• ADP-glucose pyrophosphoryase;
  • endosperm;
  • fission yeast;
  • Spcdc25;
  • transgenic wheat (Triticum aestivum)


  • Cell number was to be measured in wheat (Triticum aestivum) endosperm expressing Spcdc25 (a fission yeast cell-cycle regulator) controlled by a supposedly endosperm-specific promoter, AGP2 (from the large subunit of ADP glucose pyrophosphorylase).
  • Wheat was transformed by biolistics either with AGP2::GUS or AGP2::Spcdc25. PCR and RT–PCR checked integration and expression of the transgene, respectively.

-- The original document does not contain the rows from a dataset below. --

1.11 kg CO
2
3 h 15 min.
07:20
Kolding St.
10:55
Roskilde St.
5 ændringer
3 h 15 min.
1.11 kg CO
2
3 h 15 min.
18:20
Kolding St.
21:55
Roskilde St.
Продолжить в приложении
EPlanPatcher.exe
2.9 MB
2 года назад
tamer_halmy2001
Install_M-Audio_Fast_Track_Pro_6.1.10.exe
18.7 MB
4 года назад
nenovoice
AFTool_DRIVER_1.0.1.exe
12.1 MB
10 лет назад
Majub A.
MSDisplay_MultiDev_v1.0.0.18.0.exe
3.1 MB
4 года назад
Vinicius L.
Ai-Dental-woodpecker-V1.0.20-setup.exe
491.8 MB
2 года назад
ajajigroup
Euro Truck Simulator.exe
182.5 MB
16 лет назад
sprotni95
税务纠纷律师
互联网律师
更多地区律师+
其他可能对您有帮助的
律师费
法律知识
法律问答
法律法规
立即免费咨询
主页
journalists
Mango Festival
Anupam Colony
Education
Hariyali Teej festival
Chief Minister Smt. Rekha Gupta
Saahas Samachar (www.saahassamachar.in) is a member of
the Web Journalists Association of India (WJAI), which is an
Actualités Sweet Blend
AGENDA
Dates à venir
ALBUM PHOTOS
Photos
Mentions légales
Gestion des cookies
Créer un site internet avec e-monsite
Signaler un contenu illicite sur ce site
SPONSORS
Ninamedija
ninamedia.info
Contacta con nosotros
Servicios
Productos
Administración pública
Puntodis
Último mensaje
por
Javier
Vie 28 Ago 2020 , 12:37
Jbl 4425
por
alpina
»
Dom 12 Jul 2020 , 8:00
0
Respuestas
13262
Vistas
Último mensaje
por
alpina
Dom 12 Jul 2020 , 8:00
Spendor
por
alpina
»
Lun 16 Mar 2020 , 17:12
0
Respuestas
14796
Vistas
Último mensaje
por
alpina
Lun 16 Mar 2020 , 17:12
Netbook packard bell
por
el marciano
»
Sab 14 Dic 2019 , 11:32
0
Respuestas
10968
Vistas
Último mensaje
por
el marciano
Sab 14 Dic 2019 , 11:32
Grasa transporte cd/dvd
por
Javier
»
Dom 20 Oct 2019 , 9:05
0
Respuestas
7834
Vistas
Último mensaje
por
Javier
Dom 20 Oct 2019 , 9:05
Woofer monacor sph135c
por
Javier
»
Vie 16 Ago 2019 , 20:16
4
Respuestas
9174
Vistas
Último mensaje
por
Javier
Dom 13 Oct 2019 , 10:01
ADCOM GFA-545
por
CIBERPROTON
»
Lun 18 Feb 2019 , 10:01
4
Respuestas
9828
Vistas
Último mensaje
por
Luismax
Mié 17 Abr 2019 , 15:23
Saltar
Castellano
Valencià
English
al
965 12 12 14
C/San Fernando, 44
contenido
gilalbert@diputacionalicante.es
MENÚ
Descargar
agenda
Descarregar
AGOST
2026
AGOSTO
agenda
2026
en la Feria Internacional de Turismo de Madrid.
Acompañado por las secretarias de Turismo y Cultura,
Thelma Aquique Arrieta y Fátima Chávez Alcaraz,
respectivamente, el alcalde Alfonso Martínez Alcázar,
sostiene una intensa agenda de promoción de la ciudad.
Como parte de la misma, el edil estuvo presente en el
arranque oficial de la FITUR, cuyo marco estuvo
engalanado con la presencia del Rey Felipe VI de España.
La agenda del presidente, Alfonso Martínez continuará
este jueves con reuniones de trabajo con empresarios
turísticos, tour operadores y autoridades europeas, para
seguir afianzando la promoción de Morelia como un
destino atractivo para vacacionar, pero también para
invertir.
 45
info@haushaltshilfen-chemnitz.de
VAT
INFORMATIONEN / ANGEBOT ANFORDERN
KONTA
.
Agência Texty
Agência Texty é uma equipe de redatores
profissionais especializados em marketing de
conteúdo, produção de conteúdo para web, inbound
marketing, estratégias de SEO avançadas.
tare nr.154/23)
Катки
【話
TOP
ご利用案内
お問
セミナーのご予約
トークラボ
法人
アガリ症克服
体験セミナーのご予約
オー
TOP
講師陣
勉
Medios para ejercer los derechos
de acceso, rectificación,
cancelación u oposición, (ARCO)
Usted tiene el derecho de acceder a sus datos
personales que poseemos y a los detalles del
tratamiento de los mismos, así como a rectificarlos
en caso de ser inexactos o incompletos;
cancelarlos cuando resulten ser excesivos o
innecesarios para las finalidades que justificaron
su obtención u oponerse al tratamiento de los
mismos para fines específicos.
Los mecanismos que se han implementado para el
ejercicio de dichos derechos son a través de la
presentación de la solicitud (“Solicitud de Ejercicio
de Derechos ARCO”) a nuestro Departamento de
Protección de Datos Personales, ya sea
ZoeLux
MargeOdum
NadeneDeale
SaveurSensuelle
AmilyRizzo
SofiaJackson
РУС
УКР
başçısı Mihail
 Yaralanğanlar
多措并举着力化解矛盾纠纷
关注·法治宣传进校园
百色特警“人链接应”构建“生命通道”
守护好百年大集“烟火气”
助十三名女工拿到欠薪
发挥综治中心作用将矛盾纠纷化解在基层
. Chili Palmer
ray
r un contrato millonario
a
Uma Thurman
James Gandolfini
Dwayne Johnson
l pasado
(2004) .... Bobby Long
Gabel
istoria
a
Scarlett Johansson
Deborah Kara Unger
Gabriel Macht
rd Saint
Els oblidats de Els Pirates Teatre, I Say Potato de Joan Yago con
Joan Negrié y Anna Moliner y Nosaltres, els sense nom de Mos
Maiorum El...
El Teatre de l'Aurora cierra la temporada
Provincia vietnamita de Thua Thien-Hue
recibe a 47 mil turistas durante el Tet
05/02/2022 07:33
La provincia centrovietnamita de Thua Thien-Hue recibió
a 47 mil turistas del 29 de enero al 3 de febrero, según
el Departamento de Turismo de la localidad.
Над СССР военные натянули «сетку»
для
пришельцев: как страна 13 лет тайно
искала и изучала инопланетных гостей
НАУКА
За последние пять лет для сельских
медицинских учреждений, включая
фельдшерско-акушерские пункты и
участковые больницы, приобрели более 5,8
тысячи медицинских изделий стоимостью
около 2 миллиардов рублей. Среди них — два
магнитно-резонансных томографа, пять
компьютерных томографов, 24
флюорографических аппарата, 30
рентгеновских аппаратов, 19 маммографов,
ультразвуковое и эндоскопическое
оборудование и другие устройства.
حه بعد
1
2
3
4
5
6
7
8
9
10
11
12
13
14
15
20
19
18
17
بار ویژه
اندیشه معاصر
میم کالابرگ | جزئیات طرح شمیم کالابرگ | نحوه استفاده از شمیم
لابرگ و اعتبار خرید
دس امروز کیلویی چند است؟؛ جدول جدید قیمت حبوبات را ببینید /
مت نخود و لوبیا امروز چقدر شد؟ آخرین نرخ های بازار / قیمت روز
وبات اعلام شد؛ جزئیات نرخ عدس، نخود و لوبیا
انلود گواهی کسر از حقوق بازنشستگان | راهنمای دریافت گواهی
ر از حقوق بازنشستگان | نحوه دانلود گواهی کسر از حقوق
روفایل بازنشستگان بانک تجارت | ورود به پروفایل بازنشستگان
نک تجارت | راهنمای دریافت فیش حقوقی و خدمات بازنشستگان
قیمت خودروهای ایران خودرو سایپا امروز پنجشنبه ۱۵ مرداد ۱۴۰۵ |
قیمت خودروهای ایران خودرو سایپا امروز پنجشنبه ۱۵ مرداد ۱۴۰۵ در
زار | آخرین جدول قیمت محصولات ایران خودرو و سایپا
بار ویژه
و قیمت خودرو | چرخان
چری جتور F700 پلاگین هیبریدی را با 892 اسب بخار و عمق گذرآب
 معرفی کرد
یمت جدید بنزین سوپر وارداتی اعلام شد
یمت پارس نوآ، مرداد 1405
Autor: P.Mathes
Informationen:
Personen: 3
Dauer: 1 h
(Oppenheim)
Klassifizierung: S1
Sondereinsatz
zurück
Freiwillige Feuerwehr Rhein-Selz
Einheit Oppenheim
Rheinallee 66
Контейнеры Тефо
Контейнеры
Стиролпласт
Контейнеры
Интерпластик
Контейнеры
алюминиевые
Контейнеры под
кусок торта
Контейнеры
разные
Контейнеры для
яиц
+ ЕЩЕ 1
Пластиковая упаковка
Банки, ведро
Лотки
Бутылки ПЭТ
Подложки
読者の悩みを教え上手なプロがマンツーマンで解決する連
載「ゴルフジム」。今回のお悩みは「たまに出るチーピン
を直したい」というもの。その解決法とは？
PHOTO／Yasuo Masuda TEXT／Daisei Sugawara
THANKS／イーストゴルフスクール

  • In cv. Chinese Spring, AGP2::GUS was unexpectedly expressed in carpels and pollen, as well as endosperm. In cv. Cadenza, three AGP2::Spcdc25 plants, AGP2::Spcdc25.1, .2 and .3, were generated. Spcdc25 expression was detected in mature leaves of AGP2::Spcdc25.1/.3 which exhibited abnormal spikes, 50% pollen viability and low seed set per plant; both were small compared with the nonexpressing and normal AGP2::Spcdc25.2. Spcdc25 was not transmitted to the T1 in AGP2::Spcdc25.1 or .3, which developed normally. Spcdc25 was PCR-positive in AGP2::Spcdc25.2, using primers for a central portion, but not with primers for the 5′ end, of the ORF, indicating a rearrangement; Spcdc25 was not expressed in either T0 or T1.
  • The AGP2 promoter is not tissue-specific and Spcdc25 expression disrupted reproduction.